SounderBruce

Uncle Ike’s Pot Shop sits on the corner of 23rd Avenue East and East Union Street in Seattle’s Central District, just a mile from downtown. The neighborhood — once Jewish, then Japanese — became largely Black in 1960s. During the crack epidemic of the ‘80s, the block was one of the most dangerous in Seattle, and many Black families with the resources to do so moved elsewhere. Local journalists still tend to refer to the intersection with terms like “gritty,” “long-troubled,” and “infamous,” but the area has been steadily gentrifying since the 1990s.

Ian Karl Eisenberg, who founded Uncle Ike’s, has been buying property on the block since 2009. Besides the pot shop, he owns a restaurant, a car wash, and buildings that house offices and a bar and lounge. Some of these buildings were abandoned when he bought them. Eisenberg has wagered millions of dollars on the block, but until he opened Uncle Ike’s in 2014, he was afraid he’d made a bad bet. The store is now the highest-grossing cannabis retailer in the state.

The area has prospered economically and crime rates have fallen, but gentrification has proven divisive. Uncle Ike’s has provoked the ire of several local groups.

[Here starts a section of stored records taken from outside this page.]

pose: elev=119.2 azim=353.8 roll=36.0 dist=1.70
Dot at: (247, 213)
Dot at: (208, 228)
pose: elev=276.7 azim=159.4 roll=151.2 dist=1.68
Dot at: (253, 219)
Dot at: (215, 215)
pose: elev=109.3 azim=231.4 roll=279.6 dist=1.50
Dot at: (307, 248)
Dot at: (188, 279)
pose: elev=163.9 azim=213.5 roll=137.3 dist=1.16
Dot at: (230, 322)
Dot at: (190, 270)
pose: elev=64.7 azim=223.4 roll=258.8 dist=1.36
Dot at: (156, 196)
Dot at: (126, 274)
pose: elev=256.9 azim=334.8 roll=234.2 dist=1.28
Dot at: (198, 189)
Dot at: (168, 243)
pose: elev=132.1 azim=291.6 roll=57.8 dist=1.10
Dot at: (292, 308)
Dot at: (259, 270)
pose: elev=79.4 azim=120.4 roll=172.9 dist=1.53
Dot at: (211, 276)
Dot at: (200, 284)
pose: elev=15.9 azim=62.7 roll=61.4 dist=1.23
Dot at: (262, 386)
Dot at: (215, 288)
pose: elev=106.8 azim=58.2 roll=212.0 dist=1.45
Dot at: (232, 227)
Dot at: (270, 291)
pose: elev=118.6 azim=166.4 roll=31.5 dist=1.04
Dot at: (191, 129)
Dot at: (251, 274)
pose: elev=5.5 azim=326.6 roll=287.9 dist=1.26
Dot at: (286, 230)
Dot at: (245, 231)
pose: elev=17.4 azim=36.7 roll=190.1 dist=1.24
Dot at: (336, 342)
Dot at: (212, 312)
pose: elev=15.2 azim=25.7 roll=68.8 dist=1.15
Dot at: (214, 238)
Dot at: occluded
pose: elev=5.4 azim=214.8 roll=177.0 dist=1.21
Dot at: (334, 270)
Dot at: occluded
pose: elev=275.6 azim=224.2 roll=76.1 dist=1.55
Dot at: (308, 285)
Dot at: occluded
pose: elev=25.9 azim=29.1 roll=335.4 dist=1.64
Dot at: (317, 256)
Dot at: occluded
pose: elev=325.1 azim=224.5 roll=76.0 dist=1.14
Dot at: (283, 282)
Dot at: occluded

On Wednesday, amid the city’s 4/20 festivities, protesters blocked the intersection in front of Uncle Ike’s, shouting “No justice, no weed” and “Uncle Ike’s has got to go.”

The protesters have several objections to Uncle Ike’s. The most immediate is the pot shop’s proximity to the Mount Calvary Christian Center church and the church’s Joshua Generation Teen Center. Washington state law dictates that cannabis businesses can’t be too close to places where children congregate, such as youth centers, schools, and playgrounds. Churches aren’t included on this list, and, in response to a lawsuit filed in 2014 by the church, state lawyers argued that the teen center doesn’t qualify as a youth center, either. According to lawyers who spoke with Pastor Reggie Witherspoon Sr., the teen center is open just ten days a month, and almost exclusively for religious activities. The church has filed two lawsuits against Uncle Ike’s, both of which have been ruled in the store’s favor. NAACP official Sheley Secrest has objected to these decisions, arguing that the law was clearly written to protect children: “Whoever says it’s not a legitimate teen center is ducking, and we want the law enforced.”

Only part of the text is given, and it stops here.